Он достал из шкафа портативную пишущую машинку, привязал ее бечевкой к железной держалке для графина, чтобы не сбросило во время качки, извлек из ящика стола бланк радиограммы — целая пачка осталась от предыдущего обитателя каюты. Отпечатал текст: «Нахожусь в центре Черного моря. Все в порядке. Идем через шторм…» Подумал и последнюю фразу о шторме вычеркнул, вместо нее вставил: «Слегка покачивает». И дальше: «Все в порядке. Не тревожься. Помню. Целую». После нового короткого раздумья слово «помню» из текста выбросил.

Для того чтобы короче добраться до радиорубки, кажется, надо подняться по главному трапу, потом пройти по шлюпочной палубе в сторону кормы. По трапу он поднялся, а открыть мощную стальную дверь, ведущую на палубу, оказалось непросто, пришлось повозиться с рычагами и зажимами. Наконец дверь поддалась, и Смолин очутился на палубе. Ожидал, что его подхватит поток штормового ветра, но, к удивлению, ветер оказался не столь уж сильным, с ног не валил. На небе в чернильной тьме низко ползущих туч открылась большая прореха, и в ней — яркая горсть звезд. Значит, циклон кончается. Ему показалось, что и судно теперь раскачивается не столь уж судорожно, а как-то неторопливо, плавно — то на один борт ляжет и, замерев, полежит будто в раздумье, то лениво перевалится на другой, как толстяк, ищущий удобное положение на постели.

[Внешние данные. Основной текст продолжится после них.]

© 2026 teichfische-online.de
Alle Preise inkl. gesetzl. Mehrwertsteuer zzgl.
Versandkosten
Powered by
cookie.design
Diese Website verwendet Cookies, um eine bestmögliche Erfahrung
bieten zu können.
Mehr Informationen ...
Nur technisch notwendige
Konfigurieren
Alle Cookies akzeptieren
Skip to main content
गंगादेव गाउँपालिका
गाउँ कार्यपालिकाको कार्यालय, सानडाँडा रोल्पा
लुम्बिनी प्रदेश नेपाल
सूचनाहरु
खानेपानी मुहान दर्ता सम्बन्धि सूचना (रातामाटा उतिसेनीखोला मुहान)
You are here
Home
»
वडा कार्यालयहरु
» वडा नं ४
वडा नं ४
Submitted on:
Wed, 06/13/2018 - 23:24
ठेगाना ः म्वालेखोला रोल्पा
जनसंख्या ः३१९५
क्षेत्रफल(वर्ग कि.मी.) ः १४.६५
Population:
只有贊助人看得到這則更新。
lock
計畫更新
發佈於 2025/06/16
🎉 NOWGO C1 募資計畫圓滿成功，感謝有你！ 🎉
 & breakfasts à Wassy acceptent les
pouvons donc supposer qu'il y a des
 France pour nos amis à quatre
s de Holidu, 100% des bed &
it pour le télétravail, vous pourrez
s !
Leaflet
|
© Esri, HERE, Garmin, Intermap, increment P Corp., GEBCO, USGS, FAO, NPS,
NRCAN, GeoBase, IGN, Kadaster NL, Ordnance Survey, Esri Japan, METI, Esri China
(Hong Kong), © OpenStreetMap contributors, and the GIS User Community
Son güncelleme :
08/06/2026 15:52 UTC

Палуба была металлическая, скользкая от дождя, пробираться пришлось с осторожностью. Больше всего Смолин боялся поскользнуться или задеть какой-нибудь крюк, железяку, скобу, все это в избытке торчит на палубах исследовательского судна, готовое царапнуть, порезать, кольнуть. Без помех добрался он до середины палубы, когда, вздрогнув всем своим могучим телом, судно стало медленно заваливаться на правый борт.

Что произошло дальше, Смолин потом восстанавливал с трудом. Помнит только, как его швырнуло в сторону закрепленной на киль-блоках шлюпки, плечом ударило об ее крутой шершавый борт, в следующий миг неведомая сила толкнула Смолина в спину, бросила в сторону моря, какое-то мгновение он видел далеко внизу, будто на дне пропасти, кипящую в лучах бортового прожектора пену и даже слышал ее шипение. Понимая, что летит вниз, в отчаянье взмахнул рукой, ища спасения в самом воздухе, пальцы над головой вцепились во что-то твердое, холодное, и он повис над бездной на одной руке… Внизу клокотало море, все ближе подступало к его ногам, мгновение растянулось в вечность, казалось, железо под пальцами стало непереносимо раскаленным, вот-вот от жгучей боли пальцы разожмутся…

Вдруг внизу высвеченная прожектором и как будто подступающая к ногам пена исчезла, ее зашторила тьма, под действием новой непонятной силы тело стало уходить куда-то в глубь судна, и Смолин понял, что под ним уже палуба, что «Онега» ложится на другой борт. «Разожми пальцы! Разожми пальцы! Внизу твердая палуба, ты спасен», — не сразу подсказал ему оцепенелый разум. Пальцы медленно разомкнулись, и тело, как мешок с песком, шмякнулось о палубное железо. Он лежал, распластавшись на палубе, прильнув щекой к холодному металлу. Рука, на которой висел, скрючилась от боли. Он пошевелил другой рукой и неожиданно ощутил в пальцах бумажный лист, бланк радиограммы, которую собирался послать в Москву.